In a similar situation, I have coded a simple profiling code myself. Basically I used a ThreadLocal that has a "StopWatch" (based on a LinkedHashMap) in it, and I then insert code like this into various points of the application: watch.time("OperationX");
then after the thread finishes a task, I'd call watch.logTime(); and the class would write a log that looks like this: [DEBUG] StopWatch time:Stuff=0, AnotherEvent=102, OperationX=150
After this I wrote a simple parser that generates CSV out from this log (per code path). The best thing you can do is to create a histogram (can be easily done using excel).
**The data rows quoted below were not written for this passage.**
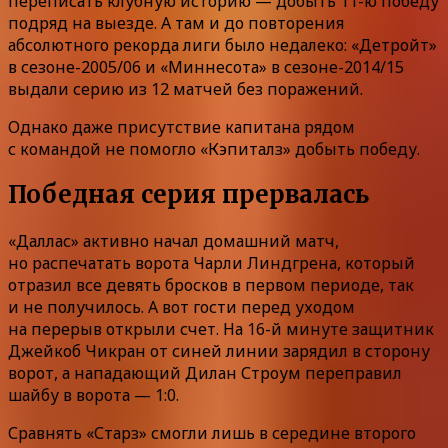
переписать клубную историю — добыть 11-ю победу
подряд на выезде. А там и до повторения
абсолютного рекорда лиги было недалеко: «Детройт»
в сезоне-2005/06 и «Миннесота» в сезоне-2014/15
выдали серию из 12 матчей без поражений.
Однако даже присутствие капитана рядом
с командой не помогло «Кэпиталз» добыть победу.
Победная серия прервалась
«Даллас» активно начал домашний матч,
но распечатать ворота Чарли Линдгрена, который
отразил все девять бросков в первом периоде, так
и не получилось. А вот гости перед уходом
на перерыв открыли счет. На 16-й минуте защитник
Джейкоб Чикран от синей линии зарядил в сторону
ворот, а нападающий Дилан Строум переправил
шайбу в ворота — 1:0.
Сравнять «Старз» смогли лишь в середине второго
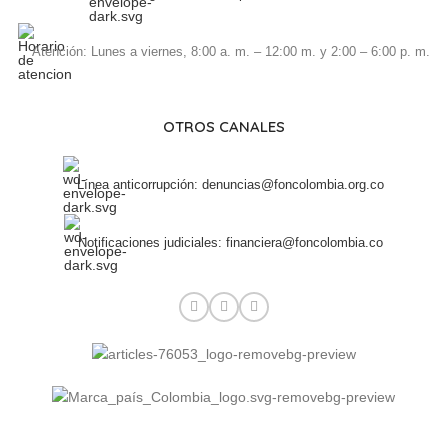
Atención: Lunes a viernes, 8:00 a. m. – 12:00 m. y 2:00 – 6:00 p. m.
OTROS CANALES
Línea anticorrupción: denuncias@foncolombia.org.co
Notificaciones judiciales: financiera@foncolombia.co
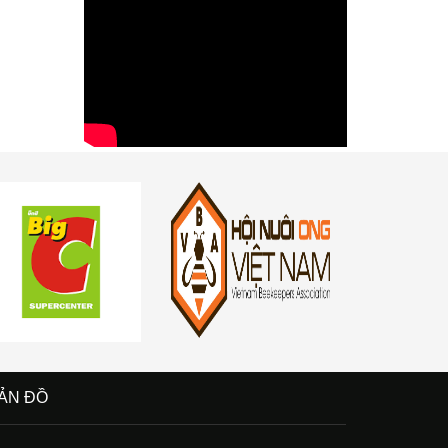
ẢN ĐỒ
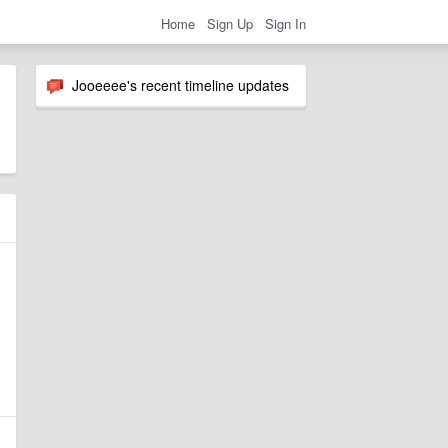
Home
Sign Up
Sign In
Jooeeee's recent timeline updates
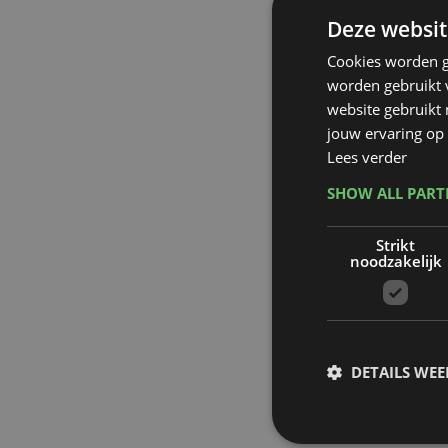
Deze websit
Cookies worden g
worden gebruikt v
website gebruikt
jouw ervaring op 
Lees verder
SHOW ALL PAR
Strikt
noodzakelijk
DETAILS WE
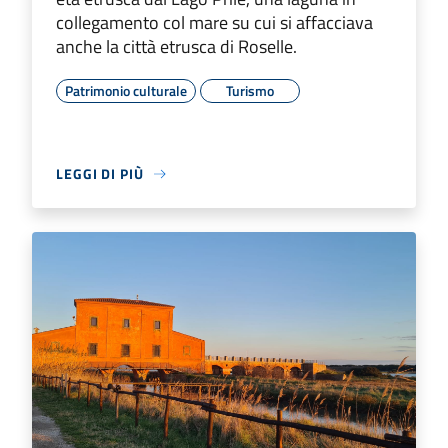
collegamento col mare su cui si affacciava
anche la città etrusca di Roselle.
Patrimonio culturale
Turismo
LEGGI DI PIÙ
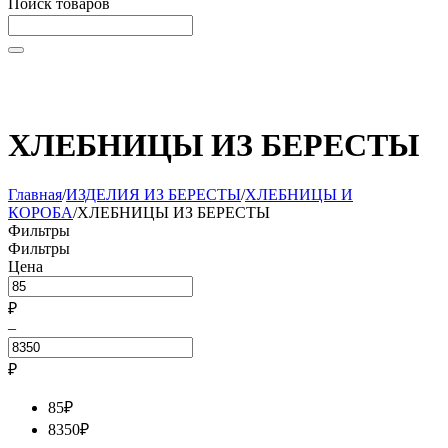
Поиск товаров
Начните вводить текст, что бы быстро найти нужные
товары!
ХЛЕБНИЦЫ ИЗ БЕРЕСТЫ
Главная
/
ИЗДЕЛИЯ ИЗ БЕРЕСТЫ
/
ХЛЕБНИЦЫ И
КОРОБА
/
ХЛЕБНИЦЫ ИЗ БЕРЕСТЫ
Фильтры
Фильтры
Цена
₽
–
₽
85
₽
8350
₽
Averages, medium and even mode can fool you.. I highly recommend to create a histogram.
Together with this histogram, you can create line graphs using average/medium/mode (which ever represents data best, you can determine this from the histogram).
This way, you can be 100% sure exactly what operation is taking time. If you can't determine the culprit, binary search is your friend (fine grain the events).
Might sound really primitive, but works. Also, if you make a library out of it, you can use it in any project. It's also cool because you can easily turn it on in production as well..
Aside from the GC that others have mentioned, Try taking thread dumps every 5-10 seconds for about 30 seconds during your slow down. There could be a case where DB calls, Web Service, or some other dependency becomes slow. If you take a look at the tread dumps you will be able to see threads which don't appear to move, and you could narrow your culprit that way.
From the GC stand point, do you monitor your CPU usage during these times? If the GC is running frequently you will see a jump in your overall CPU usage.
If only this was a Solaris box, prstat would be your friend.
For acute issues like this a quick jstack <pid> should quickly point out the problem area. Probably no need to get all fancy on it.
If I had to guess, I'd say Hotspot jumped in and tightly optimised some badly written code. Netbeans grinds to a halt where it uses a WeakHashMap with newly created objects to cache file data. When optimised, the entries can be removed from the map straight after being added. Obviously, if the cache is being relied upon, much file activity follows. You probably wont see the drive light up, because it'll all be cached by the OS.